_Action item A:_
In the ball check valve text, how is the ball check valve arranged with respect to the bed of the body of water when in use?

_Reading text:_
=== Begin Enclosure ===

In use, the ball check valve 80 of this example is arranged to be vertical with respect to the bed of the body of water 2. In the absence of fluid flowing through the ball check valve 80, the ball 81 sits on the ring seat 82 such that it covers the conical aperture 85.

When the force acting on the ball 81 from fluid flowing from the ball check valve inlet port 80i towards the ball check valve outlet port 80o exceeds the force of gravity acting on the ball 81, the ball 81 is lifted off of the ring seat 82, uncovering the conical aperture 85 and allows fluid to flow through the outlet port 80o of the ball check valve 80. Fluid flowing from the ball check valve outlet port 80o towards the ball check valve inlet port 80i acts with gravity to keep the ball 81 seated on the ring seat 82, and thus is restricted from passing through the conical aperture 85 and out of the ball check valve inlet port 80i.

Like the inlet check valves 25 and outlet check valves 29 of the first embodiment of the pump device 20, the ball check valves 80 utilised in second embodiment of the pump device 20 are configured to restrict the back-flow of fluid through the pump device 20.

=== End Enclosure ===

_Available records:_
=== Begin Enclosure ===

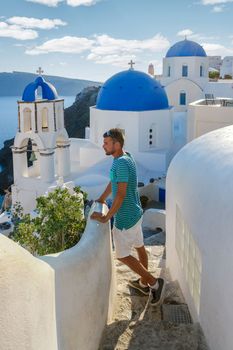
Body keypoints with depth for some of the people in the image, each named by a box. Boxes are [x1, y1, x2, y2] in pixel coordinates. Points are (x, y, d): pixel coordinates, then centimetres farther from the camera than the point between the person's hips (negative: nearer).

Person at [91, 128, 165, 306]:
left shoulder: (122, 163, -26)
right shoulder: (126, 157, 4)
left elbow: (121, 195, -29)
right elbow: (113, 182, 16)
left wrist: (106, 217, -22)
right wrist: (100, 200, 20)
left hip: (126, 217, -10)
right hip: (135, 212, 10)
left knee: (122, 255, 3)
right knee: (139, 247, 21)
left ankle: (154, 282, 9)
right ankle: (143, 283, 38)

=== End Enclosure ===

_Action item B:_
Please write out again the rows from the line containing "left wrist: (106, 217, -22)" through the end of the rows, inclusive, adding 128 to every keypoint coordinate and depth value, and give only those lines.

_Final answer A:_
Vertical

_Final answer B:_
left wrist: (234, 345, 106)
right wrist: (228, 328, 148)
left hip: (254, 345, 118)
right hip: (263, 340, 138)
left knee: (250, 383, 131)
right knee: (267, 375, 149)
left ankle: (282, 410, 137)
right ankle: (271, 411, 166)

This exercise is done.